PyCon AU 2025

Tips and tricks: data science prototype into production
2025-09-14 , Ballroom 1

This is an overview of the tips and tricks I learned while bringing a mathematical optimization model from concept to prototype to production.
At its core, the math model is a multi-dimensional knapsack problem, with tens of thousands of items moving between warehouses with up to a hundred user-defined constraints. The model is solved with Google's OR-Tools and is deployed to AWS Lambda.
Some of the important ideas I want to share are how to build a test suite to ensure that a model of this type is internally consistent and how to handle errors-as-data for your end users. I also learned a really nice way to configure logging in python.


I learned some things about structuring my data science model. These things are kind of neat, and definitely worth sharing.

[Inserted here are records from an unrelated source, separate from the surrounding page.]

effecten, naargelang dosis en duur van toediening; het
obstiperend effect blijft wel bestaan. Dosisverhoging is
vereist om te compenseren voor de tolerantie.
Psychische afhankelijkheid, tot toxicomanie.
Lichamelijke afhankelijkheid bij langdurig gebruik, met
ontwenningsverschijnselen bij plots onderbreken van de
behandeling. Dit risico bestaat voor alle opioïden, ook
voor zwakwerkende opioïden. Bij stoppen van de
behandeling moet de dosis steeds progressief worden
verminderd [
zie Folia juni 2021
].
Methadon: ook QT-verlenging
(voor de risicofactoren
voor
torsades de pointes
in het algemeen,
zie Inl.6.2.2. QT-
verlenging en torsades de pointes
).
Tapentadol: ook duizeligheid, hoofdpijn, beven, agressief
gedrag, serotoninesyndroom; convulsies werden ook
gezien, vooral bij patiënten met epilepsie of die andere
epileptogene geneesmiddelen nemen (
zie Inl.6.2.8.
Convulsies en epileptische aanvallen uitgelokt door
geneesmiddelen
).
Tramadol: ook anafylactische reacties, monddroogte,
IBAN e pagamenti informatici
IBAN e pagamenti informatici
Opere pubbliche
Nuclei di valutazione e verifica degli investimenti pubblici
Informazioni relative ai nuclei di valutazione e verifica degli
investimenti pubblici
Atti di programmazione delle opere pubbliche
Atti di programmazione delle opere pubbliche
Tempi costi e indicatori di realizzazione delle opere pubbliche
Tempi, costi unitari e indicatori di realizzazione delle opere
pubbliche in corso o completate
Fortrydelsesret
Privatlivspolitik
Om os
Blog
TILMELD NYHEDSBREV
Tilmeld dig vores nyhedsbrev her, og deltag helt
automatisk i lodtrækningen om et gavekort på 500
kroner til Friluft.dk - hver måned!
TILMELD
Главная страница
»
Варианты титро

The test suite for an optimization model needs to ensure internal consistency of the model - so each constraint type is tested in two different ways, once for evaluation and once for optimization. If the individual constraints are consistent, then user requests with multiple constraints have fewer sources of failure. Also, when checking my test coverage reports I discovered the joys of branch testing.

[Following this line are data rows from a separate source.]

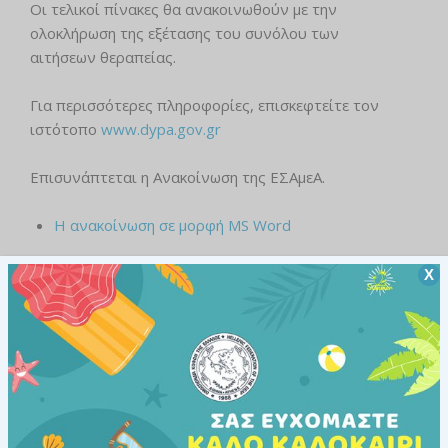
Οι τελικοί πίνακες θα ανακοινωθούν με την
ολοκλήρωση της εξέτασης του συνόλου των
αιτήσεων θεραπείας.
Για περισσότερες πληροφορίες, επισκεφτείτε τον
ιστότοπο
www.dypa.gov.gr
Επισυνάπτεται η Ανακοίνωση της ΕΣΑμεΑ.
Η ανακοίνωση σε μορφή MS Word
Χ
Κοινοποίηση:
Facebook
Twitter
WhatsApp
Εκτύπωση
Περισσότερα
Σχετικά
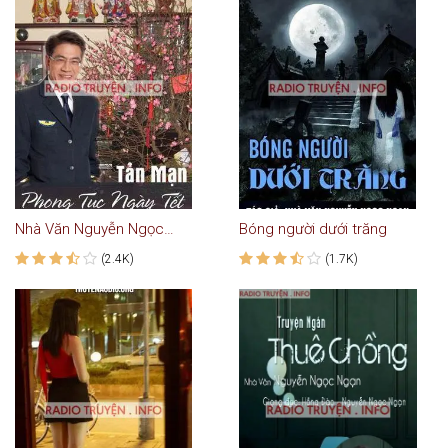
Nhà Văn Nguyễn Ngọc Ngạn Nói Về Phong Tục Ngày Tết
Bóng người dưới trăng
(2.4K)
(1.7K)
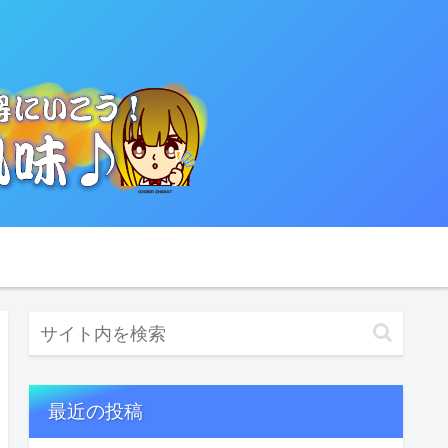
最近の投稿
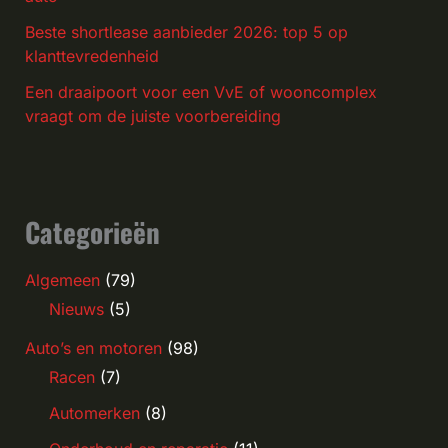
Beste shortlease aanbieder 2026: top 5 op
klanttevredenheid
Een draaipoort voor een VvE of wooncomplex
vraagt om de juiste voorbereiding
Categorieën
Algemeen
(79)
Nieuws
(5)
Auto’s en motoren
(98)
Racen
(7)
Automerken
(8)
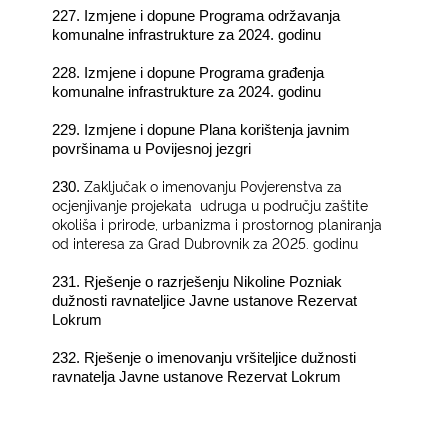
227. Izmjene i dopune Programa
održavanja
komunalne infrastrukture za 2024. godinu
228. Izmjene i dopune Programa građenja
komunalne infrastrukture za 2024. godinu
229. Izmjene i dopune Plana korištenja javnim
površinama u Povijesnoj jezgri
Zaključak
o imenovanju Povjerenstva za
230.
ocjenjivanje projekata udruga u području zaštite
okoliša i prirode, urbanizma i prostornog planiranja
od interesa za Grad Dubrovnik za 2025. godinu
231. Rješenje o razrješenju Nikoline Pozniak
dužnosti ravnateljice Javne ustanove Rezervat
Lokrum
232. Rješenje o imenovanju vršiteljice dužnosti
ravnatelja Javne ustanove Rezervat Lokrum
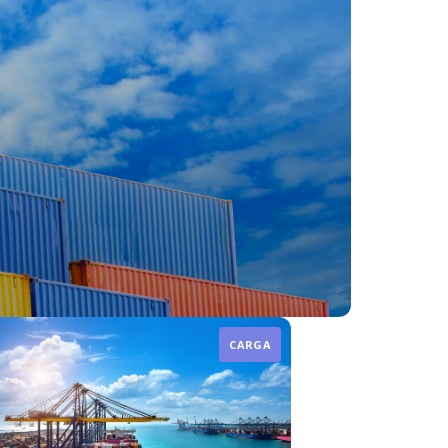
CARGA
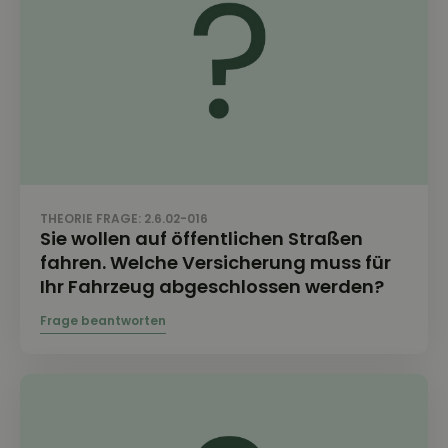
THEORIE FRAGE: 2.6.02-016
Sie wollen auf öffentlichen Straßen
fahren. Welche Versicherung muss für
Ihr Fahrzeug abgeschlossen werden?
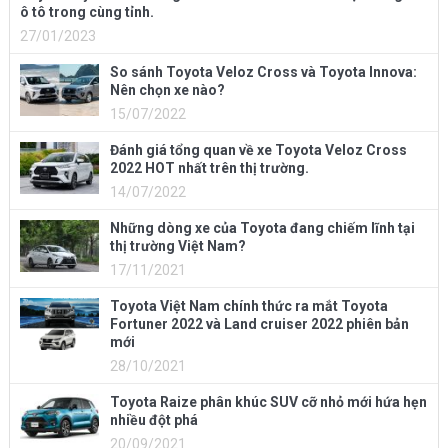
ô tô trong cùng tỉnh.
27/01/2023
So sánh Toyota Veloz Cross và Toyota Innova:
Nên chọn xe nào?
15/07/2022
Đánh giá tổng quan về xe Toyota Veloz Cross
2022 HOT nhất trên thị trường.
14/07/2022
Những dòng xe của Toyota đang chiếm lĩnh tại
thị trường Việt Nam?
17/11/2021
Toyota Việt Nam chính thức ra mắt Toyota
Fortuner 2022 và Land cruiser 2022 phiên bản
mới
28/10/2021
Toyota Raize phân khúc SUV cỡ nhỏ mới hứa hẹn
nhiều đột phá
20/09/2021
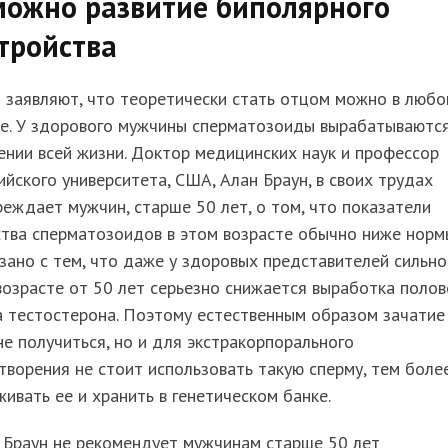
можно развитие биполярного
тройства
 заявляют, что теоретически стать отцом можно в люб
те. У здорового мужчины сперматозоиды вырабатываются
нии всей жизни. Доктор медицинских наук и профессор
йского университета, США, Алан Браун, в своих трудах
еждает мужчин, старше 50 лет, о том, что показатели
тва сперматозоидов в этом возрасте обычно ниже норм
зано с тем, что даже у здоровых представителей сильно
возрасте от 50 лет серьезно снижается выработка полов
а тестостерона. Поэтому естественным образом зачатие
е получиться, но и для экстракорпорального
ворения не стоит использовать такую сперму, тем боле
ивать ее и хранить в генетическом банке.
 Браун не рекомендует мужчинам старше 50 лет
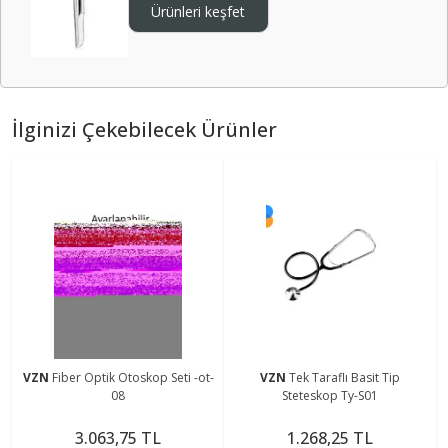
Ürünleri keşfet
İlginizi Çekebilecek Ürünler
VZN
Fiber Optik Otoskop Seti -ot-
VZN
Tek Taraflı Basit Tip
08
Steteskop Ty-S01
3.063,75 TL
1.268,25 TL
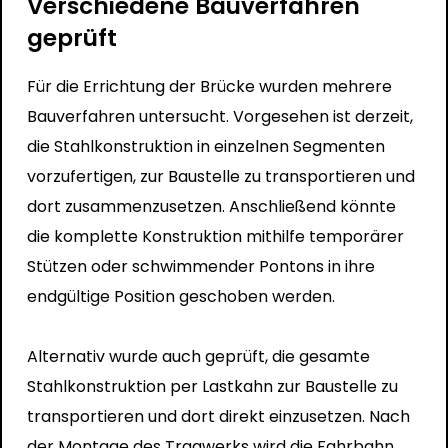
Verschiedene Bauverfahren
geprüft
Für die Errichtung der Brücke wurden mehrere
Bauverfahren untersucht. Vorgesehen ist derzeit,
die Stahlkonstruktion in einzelnen Segmenten
vorzufertigen, zur Baustelle zu transportieren und
dort zusammenzusetzen. Anschließend könnte
die komplette Konstruktion mithilfe temporärer
Stützen oder schwimmender Pontons in ihre
endgültige Position geschoben werden.
Alternativ wurde auch geprüft, die gesamte
Stahlkonstruktion per Lastkahn zur Baustelle zu
transportieren und dort direkt einzusetzen. Nach
der Montage des Tragwerks wird die Fahrbahn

To communicate errors as data back to end users, I created a simple InformativeError data model, and included it as an attribute on every response. So the dashboard application will always have a consistent way to display fatal and non-fatal errors back to the user.

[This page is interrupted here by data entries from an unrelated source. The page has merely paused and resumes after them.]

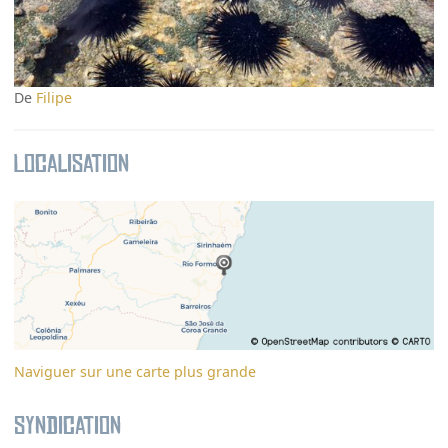
De
Filipe
Localisation
Naviguer sur une carte plus grande
Syndication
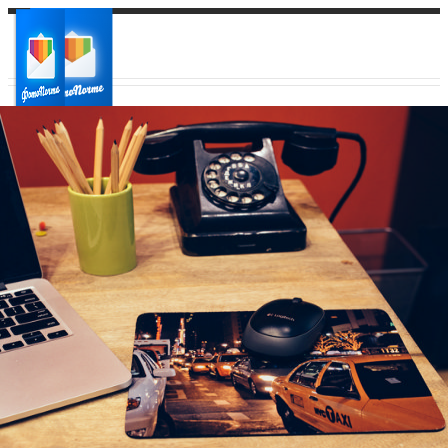
Ваш город:
Ваш регион доставки
Выберите из списка:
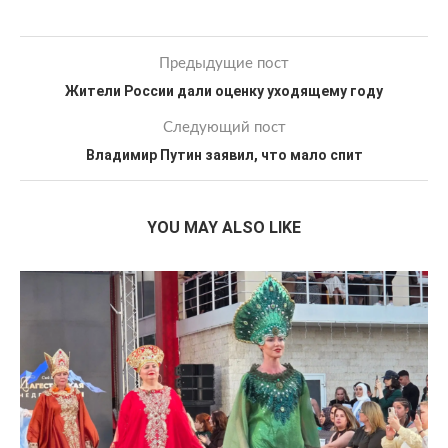
Предыдущие пост
Жители России дали оценку уходящему году
Следующий пост
Владимир Путин заявил, что мало спит
YOU MAY ALSO LIKE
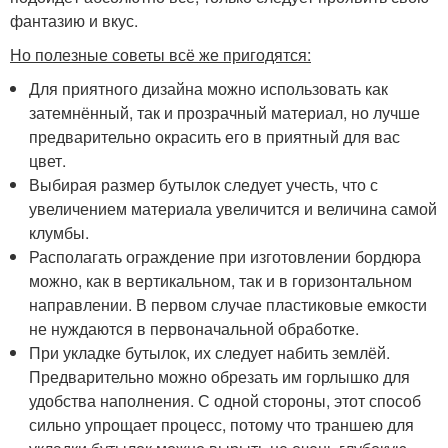
фантазию и вкус.
Но полезные советы всё же пригодятся:
Для приятного дизайна можно использовать как
затемнённый, так и прозрачный материал, но лучше
предварительно окрасить его в приятный для вас
цвет.
Выбирая размер бутылок следует учесть, что с
увеличением материала увеличится и величина самой
клумбы.
Располагать ограждение при изготовлении бордюра
можно, как в вертикальном, так и в горизонтальном
направлении. В первом случае пластиковые емкости
не нуждаются в первоначальной обработке.
При укладке бутылок, их следует набить землёй.
Предварительно можно обрезать им горлышко для
удобства наполнения. С одной стороны, этот способ
сильно упрощает процесс, потому что траншею для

Finally, when building a logging framework, I discovered how to output structured JSON logs, and I have a dictionary config that specifies different filters for logging from the CLI, from Jupyter and from lambda.

My background is in applied mathematics and data science. I have a PhD and 15 years industry experience. Currently working as a data scientist at a fintech startup where my interest is in building maintainable and robust models for deployment.